True to its title, “The Best Of Smallville” manages to make the Lane-Kents’ new hometown feel more lived-in and expansive than it has before. I like the idea of Superman & Lois adding some Stars Hollow-esque quirk to balance out Smallville’s sepia-toned despondency. (Clark’s giddy excitement about the Harvest Festival is adorable.) It’s also a welcome surprise that the most moving moment of the episode centers on a bench that Lana dedicates to Martha’s memory. Ma Kent embodied the selfless communal values that Lois and Clark are trying to instill in their sons with their move to Smallville. And though Jordan and Jonathan will continue to make mistakes on their road to maturity, they’re well on their way to living up to their grandma’s ideals.
- The episode ends with a cliffhanger that sees a newly suited-up Tag attack Jordan. We’ll have to wait a while to see how it’s resolved though. Due to pandemic-related delays, Superman & Lois is going on hiatus until May 18.

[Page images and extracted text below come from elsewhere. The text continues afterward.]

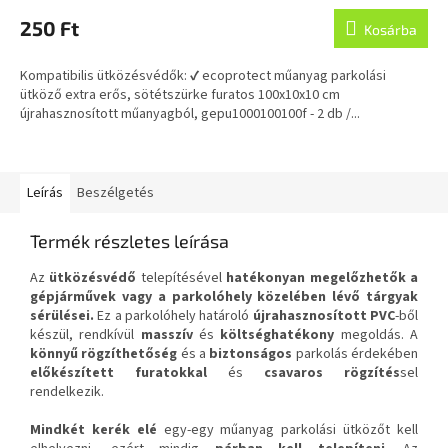
250 Ft
Kosárba
Kompatibilis ütközésvédők: ✔ ecoprotect műanyag parkolási
ütköző extra erős, sötétszürke furatos 100x10x10 cm
újrahasznosított műanyagból, gepu1000100100f - 2 db /...
Leírás
Beszélgetés
Termék részletes leírása
Az
ütközésvédő
telepítésével
hatékonyan megelőzhetők a
gépjárművek vagy a parkolóhely közelében lévő tárgyak
sérülései.
Ez a parkolóhely határoló
újrahasznosított PVC
-ből
készül, rendkívül
masszív
és
költséghatékony
megoldás. A
könnyű rögzíthetőség
és a
biztonságos
parkolás érdekében
előkészített furatokkal
és
csavaros rögzítés
sel
rendelkezik.
Mindkét kerék elé
egy-egy műanyag parkolási ütközőt kell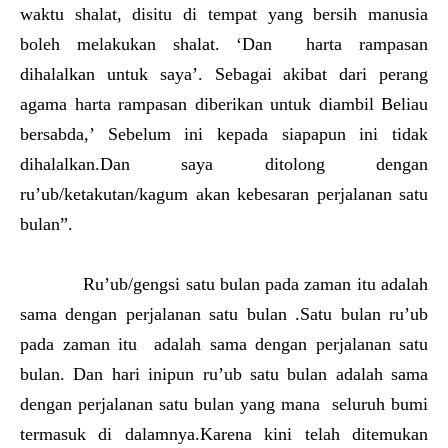
waktu shalat, disitu di tempat yang bersih manusia
boleh melakukan shalat. ‘Dan harta rampasan
dihalalkan untuk saya’. Sebagai akibat dari perang
agama harta rampasan diberikan untuk diambil Beliau
bersabda,’ Sebelum ini kepada siapapun ini tidak
dihalalkan.Dan saya ditolong dengan
ru’ub/ketakutan/kagum akan kebesaran perjalanan satu
bulan”.
Ru’ub/gengsi satu bulan pada zaman itu adalah
sama dengan perjalanan satu bulan .Satu bulan ru’ub
pada zaman itu adalah sama dengan perjalanan satu
bulan. Dan hari inipun ru’ub satu bulan adalah sama
dengan perjalanan satu bulan yang mana seluruh bumi
termasuk di dalamnya.Karena kini telah ditemukan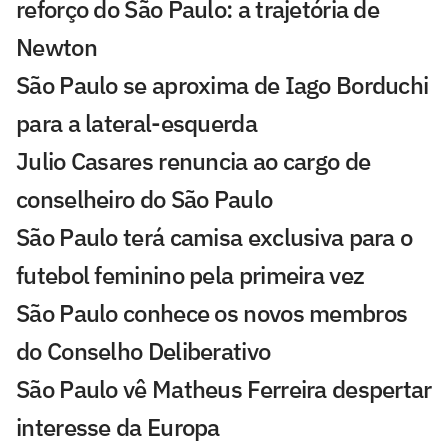
reforço do São Paulo: a trajetória de
Newton
São Paulo se aproxima de Iago Borduchi
para a lateral-esquerda
Julio Casares renuncia ao cargo de
conselheiro do São Paulo
São Paulo terá camisa exclusiva para o
futebol feminino pela primeira vez
São Paulo conhece os novos membros
do Conselho Deliberativo
São Paulo vê Matheus Ferreira despertar
interesse da Europa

- If you still want a Kryptonian in your life, however, the first chunk of Supergirl’s sixth season will be taking over the Superman & Lois timeslot starting next week. And I’ll be back with weekly reviews of that series as well!
- Lana organizing the donation portion of the Harvest Fest gave me major flashbacks to Cher Horowitz captaining the Pismo Beach Disaster relief drive in Clueless.
- Given that in the post-Crisis reality, Lex Luthor is seen as a heroic philanthropist, it’s a little weird that Lois openly discusses him as a villain.
- I couldn’t quite get a read on Wolé Parks’ vibe as an actor in his first two shadowy appearances, but I really love how he plays Captain Luthor in this episode. There’s a compelling mix of charisma and tragedy to his performance.
- Chrissy is another really fun addition to the series. “WWLLD: What would Lois Lane do?”
- This is the second episode in a row to feature someone in Smallville talking about taking a ride share. I like to imagine there’s just one local guy who does all the town’s driving.